**Stored entries**
################

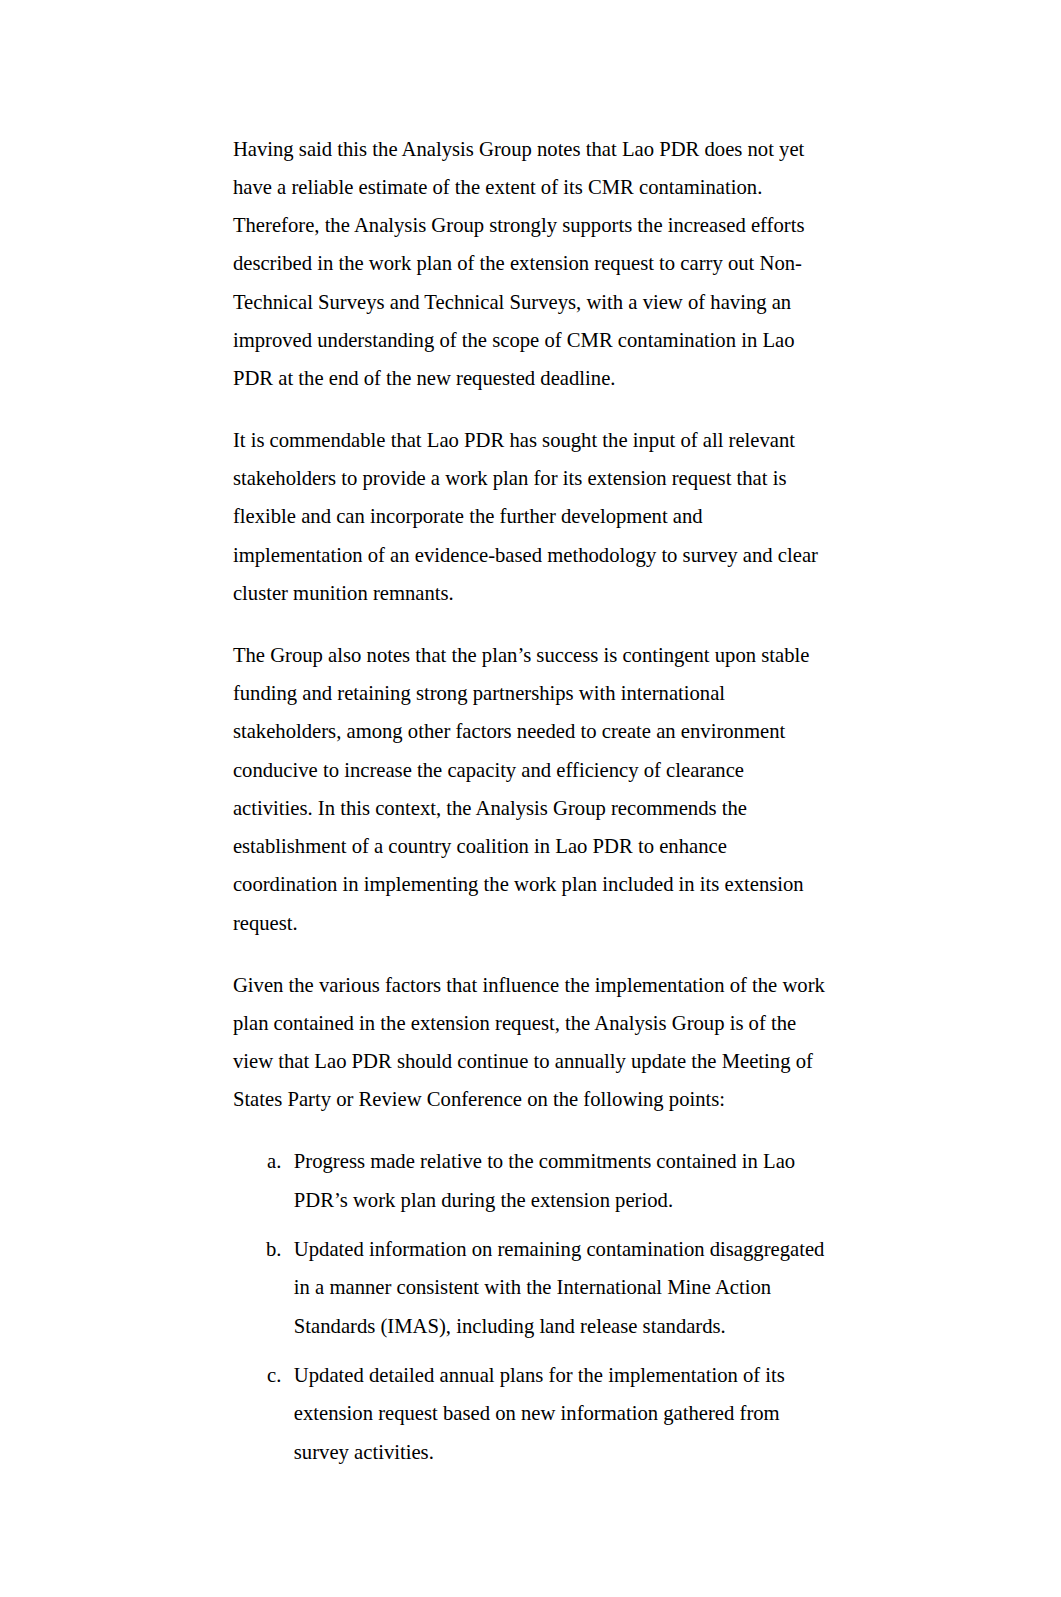Having said this the Analysis Group notes that Lao PDR does not yet have a reliable estimate of the extent of its CMR contamination. Therefore, the Analysis Group strongly supports the increased efforts described in the work plan of the extension request to carry out Non-Technical Surveys and Technical Surveys, with a view of having an improved understanding of the scope of CMR contamination in Lao PDR at the end of the new requested deadline.
It is commendable that Lao PDR has sought the input of all relevant stakeholders to provide a work plan for its extension request that is flexible and can incorporate the further development and implementation of an evidence-based methodology to survey and clear cluster munition remnants.
The Group also notes that the plan’s success is contingent upon stable funding and retaining strong partnerships with international stakeholders, among other factors needed to create an environment conducive to increase the capacity and efficiency of clearance activities. In this context, the Analysis Group recommends the establishment of a country coalition in Lao PDR to enhance coordination in implementing the work plan included in its extension request.
Given the various factors that influence the implementation of the work plan contained in the extension request, the Analysis Group is of the view that Lao PDR should continue to annually update the Meeting of States Party or Review Conference on the following points:
Progress made relative to the commitments contained in Lao PDR’s work plan during the extension period.
Updated information on remaining contamination disaggregated in a manner consistent with the International Mine Action Standards (IMAS), including land release standards.
Updated detailed annual plans for the implementation of its extension request based on new information gathered from survey activities.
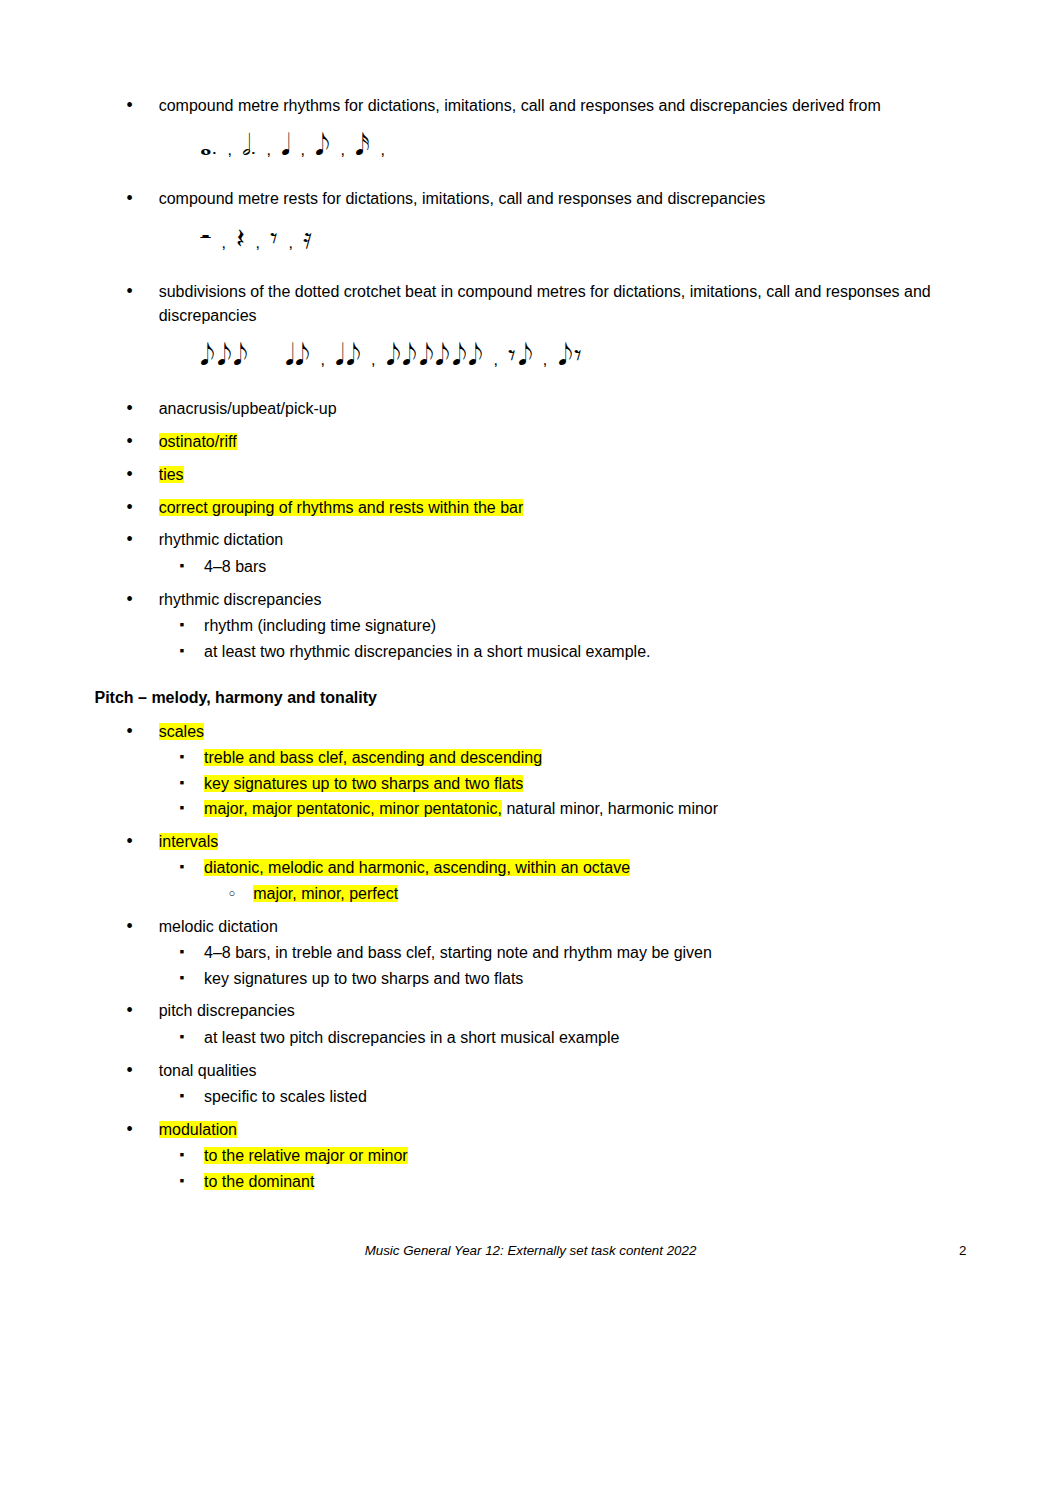compound metre rhythms for dictations, imitations, call and responses and discrepancies derived from
𝅝𝅭 , 𝅗𝅥𝅭 , 𝅘𝅥 , 𝅘𝅥𝅮 , 𝅘𝅥𝅯 ,
compound metre rests for dictations, imitations, call and responses and discrepancies
𝄼 , 𝄽 , 𝄾 , 𝄿
subdivisions of the dotted crotchet beat in compound metres for dictations, imitations, call and responses and discrepancies
𝅘𝅥𝅮𝅘𝅥𝅮𝅘𝅥𝅮 𝅘𝅥𝅘𝅥𝅮 , 𝅘𝅥𝅘𝅥𝅮 , 𝅘𝅥𝅮𝅘𝅥𝅮𝅘𝅥𝅮𝅘𝅥𝅮𝅘𝅥𝅮𝅘𝅥𝅮 , 𝄾𝅘𝅥𝅮 , 𝅘𝅥𝅮𝄾
anacrusis/upbeat/pick-up
ostinato/riff
ties
correct grouping of rhythms and rests within the bar
rhythmic dictation
4–8 bars
rhythmic discrepancies
rhythm (including time signature)
at least two rhythmic discrepancies in a short musical example.
Pitch – melody, harmony and tonality
scales
treble and bass clef, ascending and descending
key signatures up to two sharps and two flats
major, major pentatonic, minor pentatonic, natural minor, harmonic minor
intervals
diatonic, melodic and harmonic, ascending, within an octave
major, minor, perfect
melodic dictation
4–8 bars, in treble and bass clef, starting note and rhythm may be given
key signatures up to two sharps and two flats
pitch discrepancies
at least two pitch discrepancies in a short musical example
tonal qualities
specific to scales listed
modulation
to the relative major or minor
to the dominant
Music General Year 12: Externally set task content 2022 2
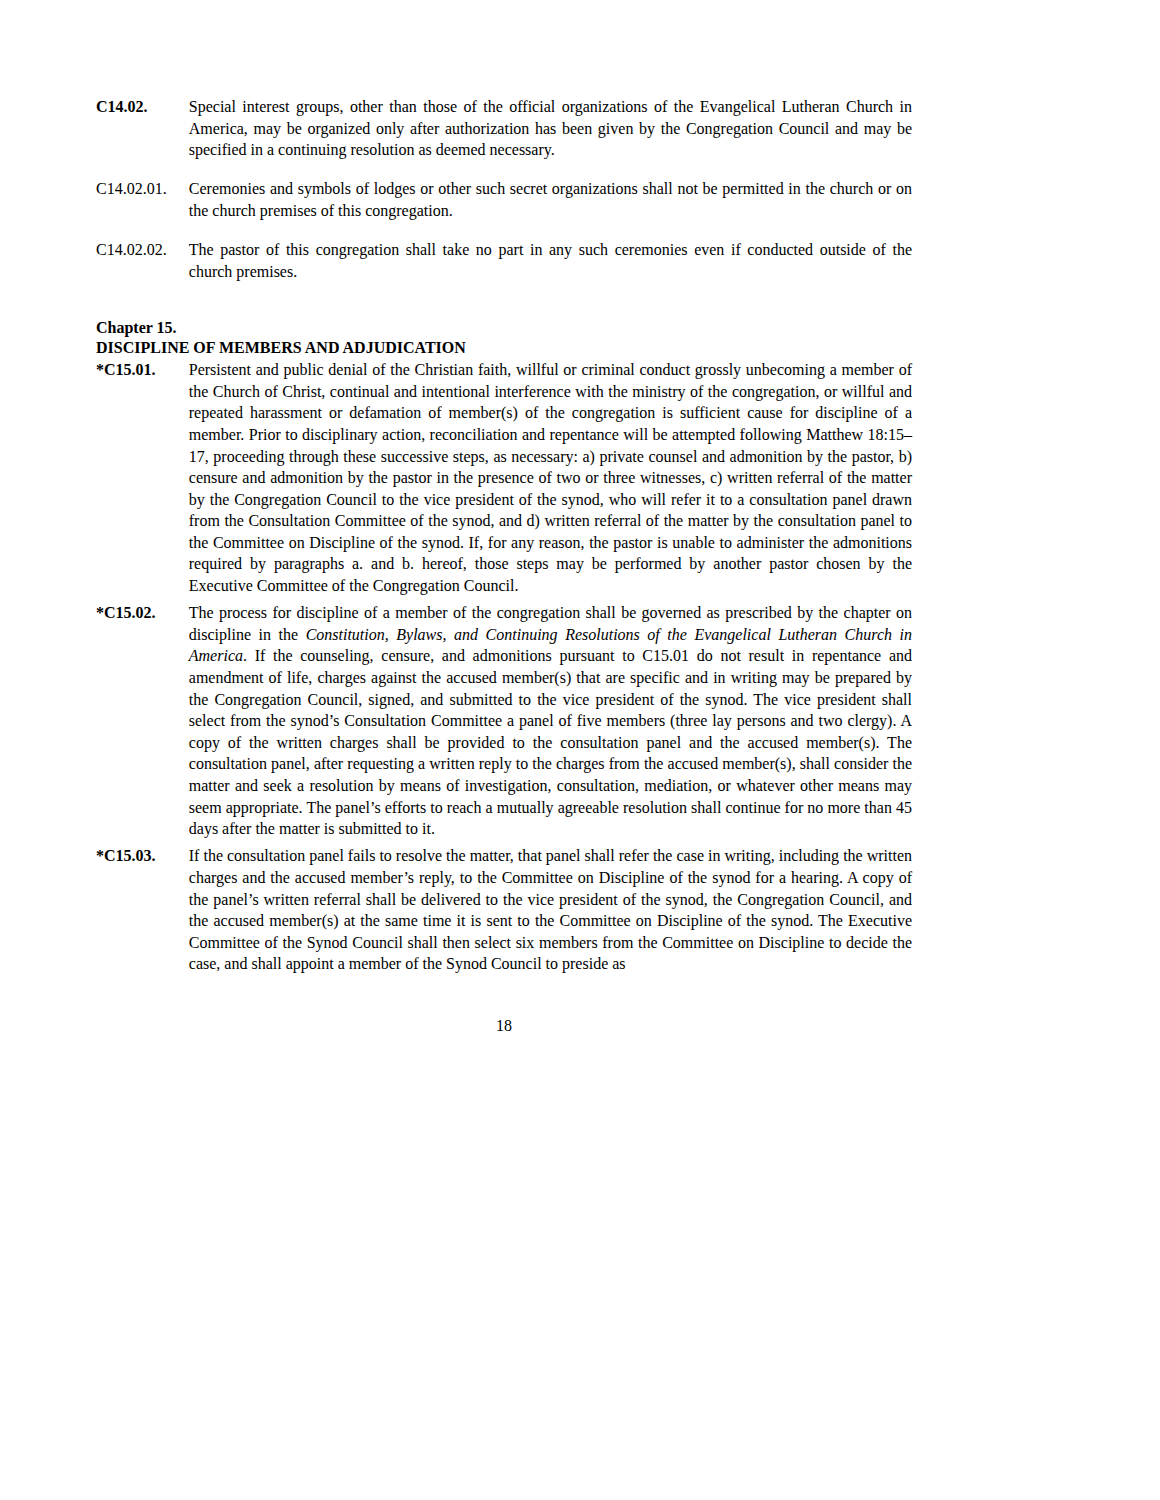C14.02.
Special interest groups, other than those of the official organizations of the Evangelical Lutheran Church in America, may be organized only after authorization has been given by the Congregation Council and may be specified in a continuing resolution as deemed necessary.
C14.02.01.
Ceremonies and symbols of lodges or other such secret organizations shall not be permitted in the church or on the church premises of this congregation.
C14.02.02.
The pastor of this congregation shall take no part in any such ceremonies even if conducted outside of the church premises.
Chapter 15. DISCIPLINE OF MEMBERS AND ADJUDICATION
*C15.01.
Persistent and public denial of the Christian faith, willful or criminal conduct grossly unbecoming a member of the Church of Christ, continual and intentional interference with the ministry of the congregation, or willful and repeated harassment or defamation of member(s) of the congregation is sufficient cause for discipline of a member. Prior to disciplinary action, reconciliation and repentance will be attempted following Matthew 18:15–17, proceeding through these successive steps, as necessary: a) private counsel and admonition by the pastor, b) censure and admonition by the pastor in the presence of two or three witnesses, c) written referral of the matter by the Congregation Council to the vice president of the synod, who will refer it to a consultation panel drawn from the Consultation Committee of the synod, and d) written referral of the matter by the consultation panel to the Committee on Discipline of the synod. If, for any reason, the pastor is unable to administer the admonitions required by paragraphs a. and b. hereof, those steps may be performed by another pastor chosen by the Executive Committee of the Congregation Council.
*C15.02.
The process for discipline of a member of the congregation shall be governed as prescribed by the chapter on discipline in the Constitution, Bylaws, and Continuing Resolutions of the Evangelical Lutheran Church in America. If the counseling, censure, and admonitions pursuant to C15.01 do not result in repentance and amendment of life, charges against the accused member(s) that are specific and in writing may be prepared by the Congregation Council, signed, and submitted to the vice president of the synod. The vice president shall select from the synod’s Consultation Committee a panel of five members (three lay persons and two clergy). A copy of the written charges shall be provided to the consultation panel and the accused member(s). The consultation panel, after requesting a written reply to the charges from the accused member(s), shall consider the matter and seek a resolution by means of investigation, consultation, mediation, or whatever other means may seem appropriate. The panel’s efforts to reach a mutually agreeable resolution shall continue for no more than 45 days after the matter is submitted to it.
*C15.03.
If the consultation panel fails to resolve the matter, that panel shall refer the case in writing, including the written charges and the accused member’s reply, to the Committee on Discipline of the synod for a hearing. A copy of the panel’s written referral shall be delivered to the vice president of the synod, the Congregation Council, and the accused member(s) at the same time it is sent to the Committee on Discipline of the synod. The Executive Committee of the Synod Council shall then select six members from the Committee on Discipline to decide the case, and shall appoint a member of the Synod Council to preside as
18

################

**Task description**
The expected output is every entry above, character for character, with no pictures.

**Solution**
Having said this the Analysis Group notes that Lao PDR does not yet have a reliable estimate of the extent of its CMR contamination. Therefore, the Analysis Group strongly supports the increased efforts described in the work plan of the extension request to carry out Non-Technical Surveys and Technical Surveys, with a view of having an improved understanding of the scope of CMR contamination in Lao PDR at the end of the new requested deadline.
It is commendable that Lao PDR has sought the input of all relevant stakeholders to provide a work plan for its extension request that is flexible and can incorporate the further development and implementation of an evidence-based methodology to survey and clear cluster munition remnants.
The Group also notes that the plan’s success is contingent upon stable funding and retaining strong partnerships with international stakeholders, among other factors needed to create an environment conducive to increase the capacity and efficiency of clearance activities. In this context, the Analysis Group recommends the establishment of a country coalition in Lao PDR to enhance coordination in implementing the work plan included in its extension request.
Given the various factors that influence the implementation of the work plan contained in the extension request, the Analysis Group is of the view that Lao PDR should continue to annually update the Meeting of States Party or Review Conference on the following points:
Progress made relative to the commitments contained in Lao PDR’s work plan during the extension period.
Updated information on remaining contamination disaggregated in a manner consistent with the International Mine Action Standards (IMAS), including land release standards.
Updated detailed annual plans for the implementation of its extension request based on new information gathered from survey activities.
compound metre rhythms for dictations, imitations, call and responses and discrepancies derived from
𝅝𝅭 , 𝅗𝅥𝅭 , 𝅘𝅥 , 𝅘𝅥𝅮 , 𝅘𝅥𝅯 ,
compound metre rests for dictations, imitations, call and responses and discrepancies
𝄼 , 𝄽 , 𝄾 , 𝄿
subdivisions of the dotted crotchet beat in compound metres for dictations, imitations, call and responses and discrepancies
𝅘𝅥𝅮𝅘𝅥𝅮𝅘𝅥𝅮 𝅘𝅥𝅘𝅥𝅮 , 𝅘𝅥𝅘𝅥𝅮 , 𝅘𝅥𝅮𝅘𝅥𝅮𝅘𝅥𝅮𝅘𝅥𝅮𝅘𝅥𝅮𝅘𝅥𝅮 , 𝄾𝅘𝅥𝅮 , 𝅘𝅥𝅮𝄾
anacrusis/upbeat/pick-up
ostinato/riff
ties
correct grouping of rhythms and rests within the bar
rhythmic dictation
4–8 bars
rhythmic discrepancies
rhythm (including time signature)
at least two rhythmic discrepancies in a short musical example.
Pitch – melody, harmony and tonality
scales
treble and bass clef, ascending and descending
key signatures up to two sharps and two flats
major, major pentatonic, minor pentatonic, natural minor, harmonic minor
intervals
diatonic, melodic and harmonic, ascending, within an octave
major, minor, perfect
melodic dictation
4–8 bars, in treble and bass clef, starting note and rhythm may be given
key signatures up to two sharps and two flats
pitch discrepancies
at least two pitch discrepancies in a short musical example
tonal qualities
specific to scales listed
modulation
to the relative major or minor
to the dominant
Music General Year 12: Externally set task content 2022 2
C14.02.
Special interest groups, other than those of the official organizations of the Evangelical Lutheran Church in America, may be organized only after authorization has been given by the Congregation Council and may be specified in a continuing resolution as deemed necessary.
C14.02.01.
Ceremonies and symbols of lodges or other such secret organizations shall not be permitted in the church or on the church premises of this congregation.
C14.02.02.
The pastor of this congregation shall take no part in any such ceremonies even if conducted outside of the church premises.
Chapter 15. DISCIPLINE OF MEMBERS AND ADJUDICATION
*C15.01.
Persistent and public denial of the Christian faith, willful or criminal conduct grossly unbecoming a member of the Church of Christ, continual and intentional interference with the ministry of the congregation, or willful and repeated harassment or defamation of member(s) of the congregation is sufficient cause for discipline of a member. Prior to disciplinary action, reconciliation and repentance will be attempted following Matthew 18:15–17, proceeding through these successive steps, as necessary: a) private counsel and admonition by the pastor, b) censure and admonition by the pastor in the presence of two or three witnesses, c) written referral of the matter by the Congregation Council to the vice president of the synod, who will refer it to a consultation panel drawn from the Consultation Committee of the synod, and d) written referral of the matter by the consultation panel to the Committee on Discipline of the synod. If, for any reason, the pastor is unable to administer the admonitions required by paragraphs a. and b. hereof, those steps may be performed by another pastor chosen by the Executive Committee of the Congregation Council.
*C15.02.
The process for discipline of a member of the congregation shall be governed as prescribed by the chapter on discipline in the Constitution, Bylaws, and Continuing Resolutions of the Evangelical Lutheran Church in America. If the counseling, censure, and admonitions pursuant to C15.01 do not result in repentance and amendment of life, charges against the accused member(s) that are specific and in writing may be prepared by the Congregation Council, signed, and submitted to the vice president of the synod. The vice president shall select from the synod’s Consultation Committee a panel of five members (three lay persons and two clergy). A copy of the written charges shall be provided to the consultation panel and the accused member(s). The consultation panel, after requesting a written reply to the charges from the accused member(s), shall consider the matter and seek a resolution by means of investigation, consultation, mediation, or whatever other means may seem appropriate. The panel’s efforts to reach a mutually agreeable resolution shall continue for no more than 45 days after the matter is submitted to it.
*C15.03.
If the consultation panel fails to resolve the matter, that panel shall refer the case in writing, including the written charges and the accused member’s reply, to the Committee on Discipline of the synod for a hearing. A copy of the panel’s written referral shall be delivered to the vice president of the synod, the Congregation Council, and the accused member(s) at the same time it is sent to the Committee on Discipline of the synod. The Executive Committee of the Synod Council shall then select six members from the Committee on Discipline to decide the case, and shall appoint a member of the Synod Council to preside as
18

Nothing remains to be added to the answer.